• _Work task 1_: List the kinds of objects that the page on PIVOT queries groups together as code objects.
• _Work task 2_: Reproduce word for word the stretch of the page on PIVOT queries from "Hearing the Oracle" through "posts by email.".
• _Work task 3_: Write the next part of the page on PIVOT queries, starting right after its last sentence.

• _Page excerpt_:
────────────────
Hearing the Oracle

Home » Featured » More About PIVOT Queries

More About PIVOT Queries

Enter email address to receive notifications of new posts by email.

Categories

complex pivot query with both multiple aggregates and multiple pivots

complex pivot query with both multiple aggregate functions and multiple pivot columns

An earlier post introduced the PIVOT feature in Oracle’s 11g2 SQL, and described the motivation for pivoting. This one explores a few more complex ways to use pivot queries. We’ll look at:

         • Multiple Pivot Columns
         • Multiple Aggregate Functions

within the same SQL statement and we’ll see a few errors which commonly arise when building more complex pivot queries like these. Finally, we’ll consider: why would one have a need to UNPIVOT?

Multiple Pivot Columns

Suppose you want to use multiple columns in the pivot argument. In this case you must list the paired column values (or triads — but they multiply quickly) you are interested in gathering, and provide for each a display name. Let’s say we are refining our original object counting query from the earlier post to inspect objects created within the past few months, and let’s also assume we are focusing in upon PL/SQL (or Java) objects and new tables and indexes.

                                                                                                                                           view original query 

The code objects, as a group, will consist of packages, procedures, functions, and triggers taken together. Similarly, the tables and indexes will be grouped as data objects. We also need to do a little work to construct groupings for creation months using the CTIME attribute in the SYS.OBJ$ table. The following snippet illustrates how we can reference objects created during the most recent three months:
w h i t e s p a c e

   rob@XE_11g2> SELECT
   to_char(add_months(sysdate, 0), ‘YYYYMM’) AS thismo,
   to_char(add_months(sysdate, -1), ‘YYYYMM’) AS lastmo,
   to_char(add_months(sysdate, -2), ‘YYYYMM’) AS prevmo
   FROM dual;

   THISMO  LASTMO  PREVMO
   ======  ======  ======
   201212  201211  201210

w h i t e s p a c e

Modifying the original query iteratively, I first applied TO_CHAR to the CTIME attribute, which is a DATE field, to gather the three most recent months. I came up with the following SQL, but received an error message.
────────────────
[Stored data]
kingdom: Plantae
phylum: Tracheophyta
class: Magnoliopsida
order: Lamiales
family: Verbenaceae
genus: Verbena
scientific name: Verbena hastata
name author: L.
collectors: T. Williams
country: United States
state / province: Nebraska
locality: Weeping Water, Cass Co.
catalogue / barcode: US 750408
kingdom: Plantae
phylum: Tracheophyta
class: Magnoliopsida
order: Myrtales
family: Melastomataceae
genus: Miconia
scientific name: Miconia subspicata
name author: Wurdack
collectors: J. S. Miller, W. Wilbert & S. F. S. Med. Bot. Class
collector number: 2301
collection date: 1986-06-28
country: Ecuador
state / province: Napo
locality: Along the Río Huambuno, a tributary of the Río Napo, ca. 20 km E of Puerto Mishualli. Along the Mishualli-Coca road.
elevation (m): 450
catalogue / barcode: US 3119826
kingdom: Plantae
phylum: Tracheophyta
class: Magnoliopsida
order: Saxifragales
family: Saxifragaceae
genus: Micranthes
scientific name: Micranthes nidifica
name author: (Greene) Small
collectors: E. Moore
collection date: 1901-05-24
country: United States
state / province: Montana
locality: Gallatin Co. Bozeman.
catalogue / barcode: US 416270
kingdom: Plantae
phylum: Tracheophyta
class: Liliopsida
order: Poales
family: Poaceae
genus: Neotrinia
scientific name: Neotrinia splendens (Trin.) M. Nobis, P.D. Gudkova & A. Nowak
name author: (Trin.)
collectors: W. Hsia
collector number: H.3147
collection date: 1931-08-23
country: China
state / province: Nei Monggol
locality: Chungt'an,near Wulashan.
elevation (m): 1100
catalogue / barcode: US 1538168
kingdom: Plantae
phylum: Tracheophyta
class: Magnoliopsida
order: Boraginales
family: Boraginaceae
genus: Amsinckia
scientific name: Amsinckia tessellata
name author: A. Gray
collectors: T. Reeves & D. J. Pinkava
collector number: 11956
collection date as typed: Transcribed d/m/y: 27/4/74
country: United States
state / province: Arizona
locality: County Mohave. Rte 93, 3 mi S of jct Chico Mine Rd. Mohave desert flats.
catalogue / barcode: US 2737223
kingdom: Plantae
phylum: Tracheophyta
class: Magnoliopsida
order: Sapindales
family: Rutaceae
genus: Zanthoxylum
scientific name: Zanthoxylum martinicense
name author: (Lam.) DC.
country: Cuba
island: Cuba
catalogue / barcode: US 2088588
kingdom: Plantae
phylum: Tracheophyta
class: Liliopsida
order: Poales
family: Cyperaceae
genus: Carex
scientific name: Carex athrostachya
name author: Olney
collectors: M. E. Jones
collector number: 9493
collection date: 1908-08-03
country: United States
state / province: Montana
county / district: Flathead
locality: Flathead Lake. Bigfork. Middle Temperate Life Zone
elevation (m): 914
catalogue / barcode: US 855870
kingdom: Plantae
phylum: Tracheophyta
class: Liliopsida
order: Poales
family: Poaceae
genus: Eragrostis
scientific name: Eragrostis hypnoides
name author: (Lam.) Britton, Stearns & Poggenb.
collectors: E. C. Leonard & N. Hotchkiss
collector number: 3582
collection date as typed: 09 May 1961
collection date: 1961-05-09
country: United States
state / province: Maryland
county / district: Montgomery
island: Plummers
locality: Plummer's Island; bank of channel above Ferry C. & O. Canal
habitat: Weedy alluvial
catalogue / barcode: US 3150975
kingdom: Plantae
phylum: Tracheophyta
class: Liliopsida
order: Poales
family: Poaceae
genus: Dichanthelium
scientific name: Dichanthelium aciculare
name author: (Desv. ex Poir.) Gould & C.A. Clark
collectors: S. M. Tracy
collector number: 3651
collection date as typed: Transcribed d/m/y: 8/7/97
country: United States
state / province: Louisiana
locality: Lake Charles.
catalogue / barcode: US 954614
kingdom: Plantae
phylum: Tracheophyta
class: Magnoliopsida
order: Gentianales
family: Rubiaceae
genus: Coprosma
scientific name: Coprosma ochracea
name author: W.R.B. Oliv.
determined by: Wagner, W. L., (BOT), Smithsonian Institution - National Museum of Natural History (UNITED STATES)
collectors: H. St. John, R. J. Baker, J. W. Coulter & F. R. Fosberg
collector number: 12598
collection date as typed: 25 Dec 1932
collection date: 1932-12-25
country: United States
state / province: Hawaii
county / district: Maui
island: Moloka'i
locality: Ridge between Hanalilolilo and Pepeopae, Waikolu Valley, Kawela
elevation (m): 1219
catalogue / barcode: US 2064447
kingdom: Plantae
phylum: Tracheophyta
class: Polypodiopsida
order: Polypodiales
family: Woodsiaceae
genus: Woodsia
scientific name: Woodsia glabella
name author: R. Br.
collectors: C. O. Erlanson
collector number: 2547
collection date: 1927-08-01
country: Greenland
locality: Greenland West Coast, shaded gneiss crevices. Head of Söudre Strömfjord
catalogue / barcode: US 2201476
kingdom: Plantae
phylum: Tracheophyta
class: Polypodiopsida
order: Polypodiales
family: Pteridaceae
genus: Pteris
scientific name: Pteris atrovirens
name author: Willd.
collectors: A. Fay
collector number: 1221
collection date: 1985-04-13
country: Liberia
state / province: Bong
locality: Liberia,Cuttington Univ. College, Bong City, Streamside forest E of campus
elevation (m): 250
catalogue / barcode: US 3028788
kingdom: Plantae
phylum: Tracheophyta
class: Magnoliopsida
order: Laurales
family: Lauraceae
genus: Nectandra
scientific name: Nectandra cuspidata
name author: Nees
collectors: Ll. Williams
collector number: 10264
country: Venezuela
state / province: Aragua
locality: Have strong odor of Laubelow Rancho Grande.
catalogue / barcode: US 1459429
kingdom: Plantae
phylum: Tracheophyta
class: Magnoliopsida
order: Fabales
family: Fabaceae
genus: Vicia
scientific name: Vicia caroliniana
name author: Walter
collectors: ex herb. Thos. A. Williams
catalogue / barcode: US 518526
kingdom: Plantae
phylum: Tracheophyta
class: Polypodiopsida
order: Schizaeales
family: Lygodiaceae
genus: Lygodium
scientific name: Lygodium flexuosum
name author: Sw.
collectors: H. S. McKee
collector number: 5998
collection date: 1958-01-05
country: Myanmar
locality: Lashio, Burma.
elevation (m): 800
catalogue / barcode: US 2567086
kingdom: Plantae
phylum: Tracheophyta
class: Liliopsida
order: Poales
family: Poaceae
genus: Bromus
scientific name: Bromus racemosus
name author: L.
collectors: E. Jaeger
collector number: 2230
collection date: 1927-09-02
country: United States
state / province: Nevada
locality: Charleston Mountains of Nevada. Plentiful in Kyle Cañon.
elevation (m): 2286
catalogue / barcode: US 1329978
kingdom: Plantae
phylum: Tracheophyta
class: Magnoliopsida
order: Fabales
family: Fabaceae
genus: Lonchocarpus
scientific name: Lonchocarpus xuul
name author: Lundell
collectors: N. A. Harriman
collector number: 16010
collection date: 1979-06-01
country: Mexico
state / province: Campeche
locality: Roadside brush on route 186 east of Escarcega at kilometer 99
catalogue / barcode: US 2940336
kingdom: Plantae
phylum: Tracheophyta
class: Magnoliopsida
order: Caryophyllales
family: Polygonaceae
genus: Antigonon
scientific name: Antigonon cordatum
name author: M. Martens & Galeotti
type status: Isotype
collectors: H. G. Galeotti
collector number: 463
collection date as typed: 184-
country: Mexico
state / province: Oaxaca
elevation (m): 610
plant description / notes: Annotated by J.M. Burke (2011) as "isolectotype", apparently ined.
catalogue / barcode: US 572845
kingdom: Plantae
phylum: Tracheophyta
────────────────
• _Task output 1_: packages, procedures, functions, triggers

• _Task output 2_:
Hearing the Oracle

Home » Featured » More About PIVOT Queries

More About PIVOT Queries

Enter email address to receive notifications of new posts by email.

• _Task output 3_:
w h i t e s p a c e


   SELECT * FROM
       (SELECT U.username, O.type#, TO_CHAR(O.ctime, ‘YYYYMM’) AS cmonth, O.obj#
        FROM sys.obj$ O, sys.dba_users U
        WHERE U.user_id = O.owner# (+)
        AND O.ctime > sysdate-100
        AND O.type# IN (1,2,7,8,9,12)
       )
   PIVOT
       (COUNT(obj#)
        FOR (type#, cmonth) IN
          ((2, TO_CHAR(add_months(sysdate, 0), ‘YYYYMM’)) AS TBL_CurrMO,
           (2, TO_CHAR(add_months(sysdate, -1), ‘YYYYMM’)) AS TBL_LastMO,
           (2, TO_CHAR(add_months(sysdate, -2), ‘YYYYMM’)) AS TBL_PrevtMO,
           (1, TO_CHAR(add_months(sysdate, 0), ‘YYYYMM’)) AS IDX_CurrMO,
           (1, TO_CHAR(add_months(sysdate, -1), ‘YYYYMM’)) AS IDX_LastMO,
           (1, TO_CHAR(add_months(sysdate, -2), ‘YYYYMM’)) AS IDX_PrevtMO
          )
       )
   /

w h i t e s p a c e

   rob@XE_11g2> @testPQM1
       ((2, to_char(add_months(sysdate, 0), ‘YYYYMM’)) AS TBL_CurrMO,
                               *
   ERROR at line 13:
   ORA-56901: non-constant expression is not allowed for pivot|unpivot values

w h i t e s p a c e

ORA-56900 and ORA-56901

A moment’s reflection and the problem seemed evident enough. Oracle doesn’t want to be calculating unpredictable values in the midst of distributing the fixed values of pivot columns. I went forward by removing the TO_CHAR function from the IN clause. Confident that I understood, I also added in the grouping logic for ‘data’ and ‘code’ in my next iteration, as shown below:
w h i t e s p a c e


   SELECT * FROM
      (SELECT
         U.username,
         DECODE(O.type#, 1,’data’,2,’data’, 7,’code’,8,’code’,9,’code’,12,’code’, ‘other’) AS objtype,
         TO_CHAR(O.ctime, ‘YYYYMM’) AS cmonth,
         O.obj#
       FROM sys.obj$ O, sys.dba_users U
       WHERE U.user_id = O.owner# (+)
       AND O.ctime > sysdate-100
      )
   PIVOT
      (COUNT(obj#)
       FOR (objtype, cmonth) IN
         ( (‘data’, :thismo) AS data_thisMO,
           (‘data’, :lastmo) AS data_lastMO,
           (‘data’, :prevmo) AS data_prevMO,
           (‘code’, :thismo) AS code_thisMO,
           (‘code’, :lastmo) AS code_lastMO,
           (‘code’, :prevmo) AS code_prevMO
         )
      )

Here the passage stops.